Skip the pictures and restate, word for word, the lines from the one containing "TASK-89, due: Mar 6 -> Mar 4" to the end of the data below.

┄┄┄┄┄┄┄┄┄┄

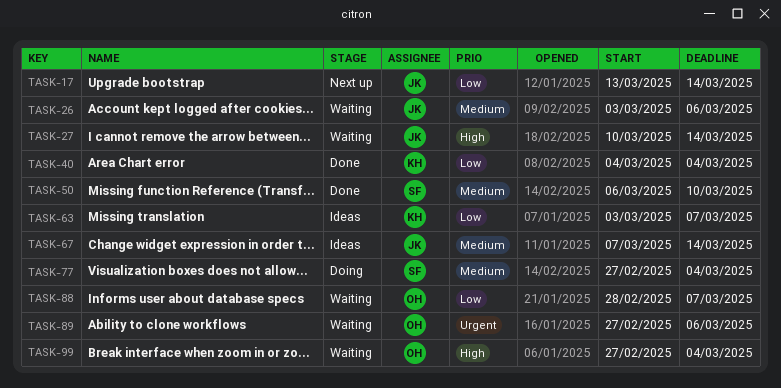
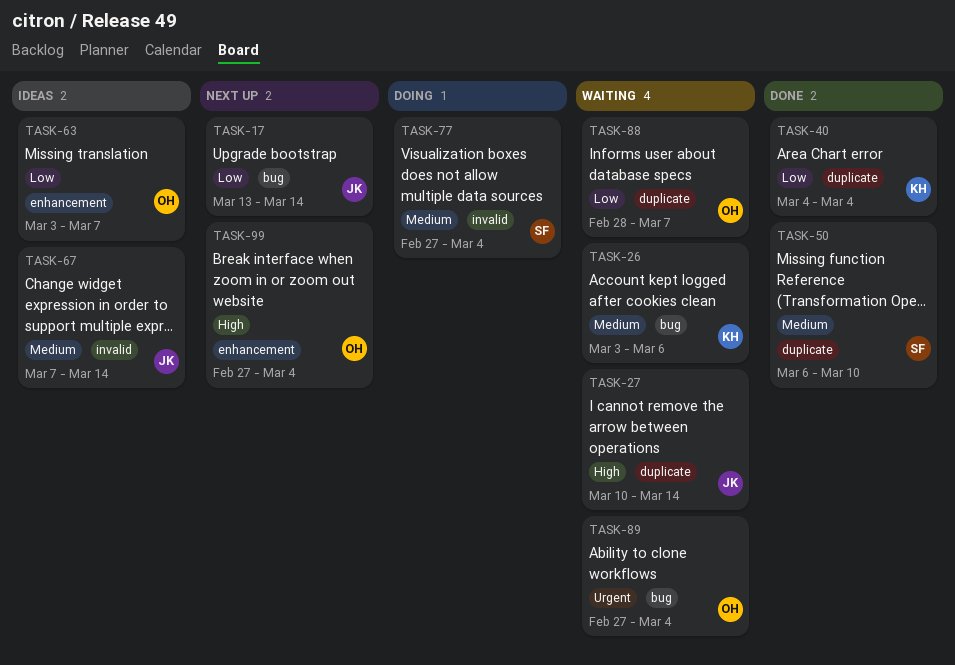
TASK-26, owner: JK -> KH
TASK-63, owner: KH -> OH
TASK-89, due: Mar 6 -> Mar 4
TASK-99, status: Waiting -> Next up

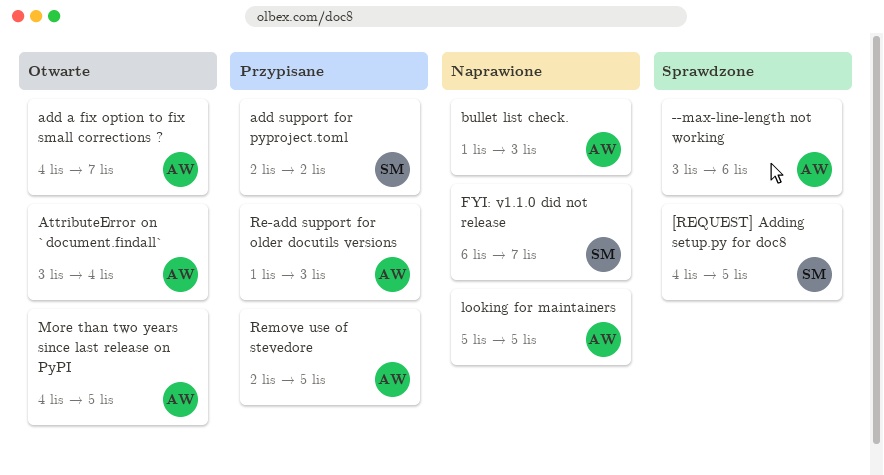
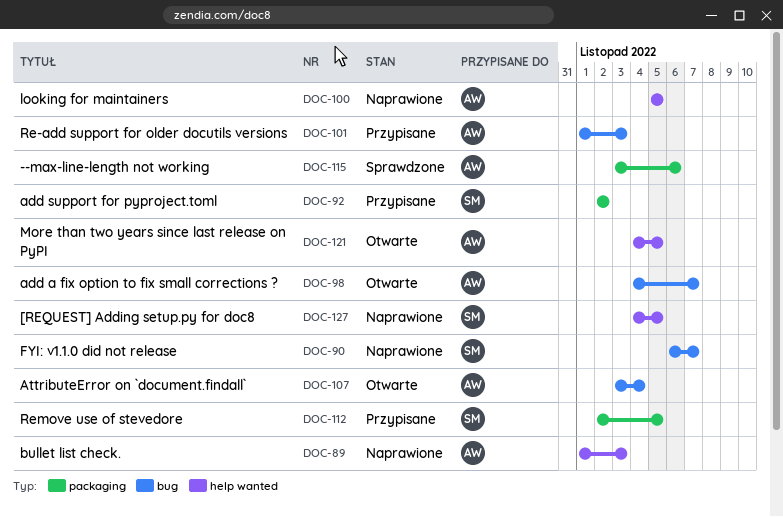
[REQUEST] Adding setup.py for doc8, status: Sprawdzone -> Naprawione
Remove use of stevedore, owner: AW -> SM

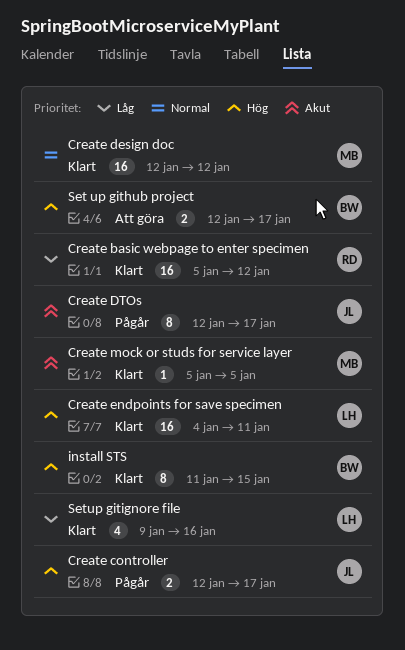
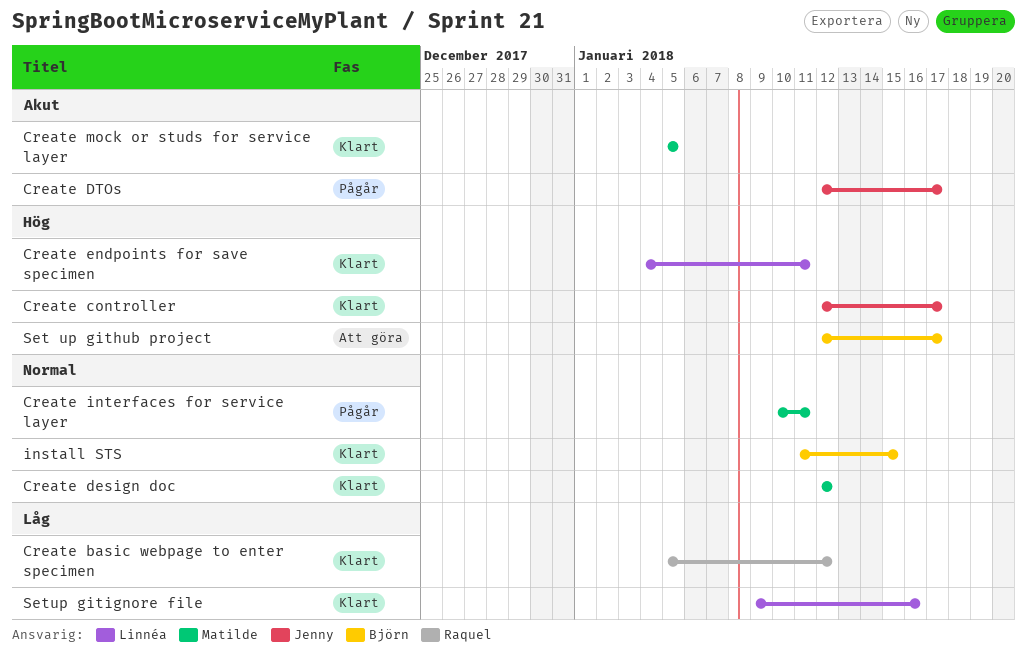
Create controller, status: Pågår -> Klart
Create interfaces for service layer: none -> present
install STS, priority: Hög -> Normal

┄┄┄┄┄┄┄┄┄┄

Task answer =
TASK-89, due: Mar 6 -> Mar 4
TASK-99, status: Waiting -> Next up

[REQUEST] Adding setup.py for doc8, status: Sprawdzone -> Naprawione
Remove use of stevedore, owner: AW -> SM

Create controller, status: Pågår -> Klart
Create interfaces for service layer: none -> present
install STS, priority: Hög -> Normal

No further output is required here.